1. Be a nurturing parent.
Children need to know that they are special, loved and capable of following their dreams.

2. Help a friend, neighbor or relative.
Being a parent isn’t easy. Offer a helping hand take care of the children, so the parent(s) can rest or spend time together.

3. Help yourself.

When the big and little problems of your everyday life pile up to the point you feel overwhelmed and out of control – take time out. Don’t take it out on your kid.

4. If your baby cries…
It can be frustrating to hear your baby cry. Learn what to do if your baby won’t stop crying. Never shake a baby – shaking a child may result in severe injury or death.

5. Get involved.
Ask your community leaders, clergy, library and schools to develop services to meet the needs of healthy children and families.
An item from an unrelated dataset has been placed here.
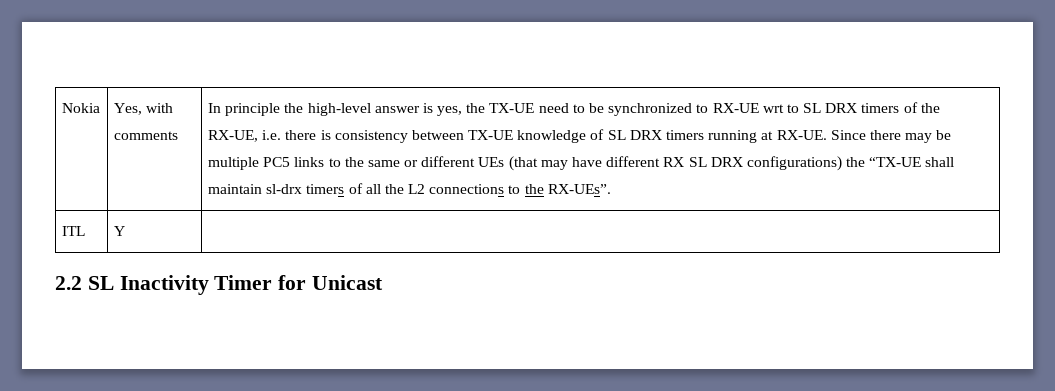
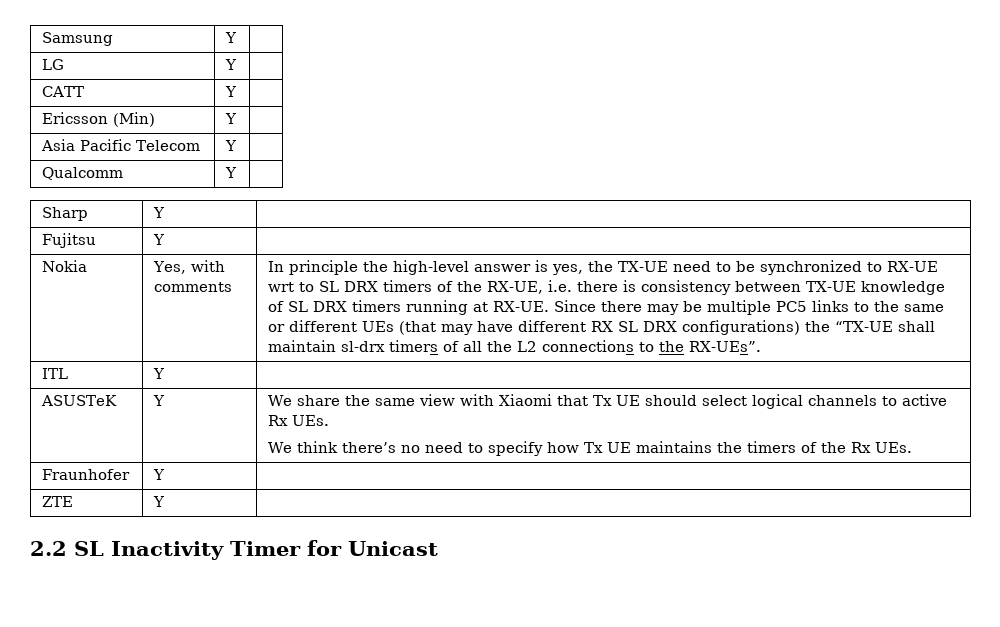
(61, 108) none -> [42,32,114,46] [225,32,238,43] [42,59,65,70] [225,59,238,70] [42,86,85,97] [225,86,238,97] [42,112,156,127] [225,113,238,124] [41,139,201,151] [225,140,238,151] [42,167,124,180] [225,167,238,178] [42,207,89,221] [153,207,166,218] [42,233,97,248] [153,234,166,245] Samsung | Y | // LG | Y | // CATT | Y | // Ericsson (Min) | Y | // Asia Pacific Telecom | Y | // Qualcomm | Y | // Sharp | Y | // Fujitsu | Y | //
(125, 231) none -> [41,395,118,406] [153,395,166,406] [268,394,948,409] [268,415,330,426] [268,441,913,456] [42,469,131,480] [153,469,166,480] [42,496,74,507] [153,496,166,507] // ASUSTeK | Y | We share the same view with Xiaomi that Tx UE should select logical channels to active Rx UEs. // We think there’s no need to specify how Tx UE maintains the timers of the Rx UEs. // Fraunhofer | Y | // ZTE | Y |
6. Help to develop parenting resources at your local library.
Find out whether your local library has parenting resources, and if it does not, offer to help obtain some.

7. Promote programs in school.
Teaching children, parents and teacher’s prevention strategies can help to keep children safe.

8. Monitor your child’s television, video, and internet viewing/usage.
Excessively watching violent films, TV programs, and videos can harm young children.

9. Volunteer at a local child abuse prevention program.
Volunteering at local child abuse prevention programs increases our knowledge in how to aptly handle child abuse issues.

10. Report suspected abuse or neglect.
If you have reason to believe a child has been or may be harmed, call your local department of children and family services or your local police department.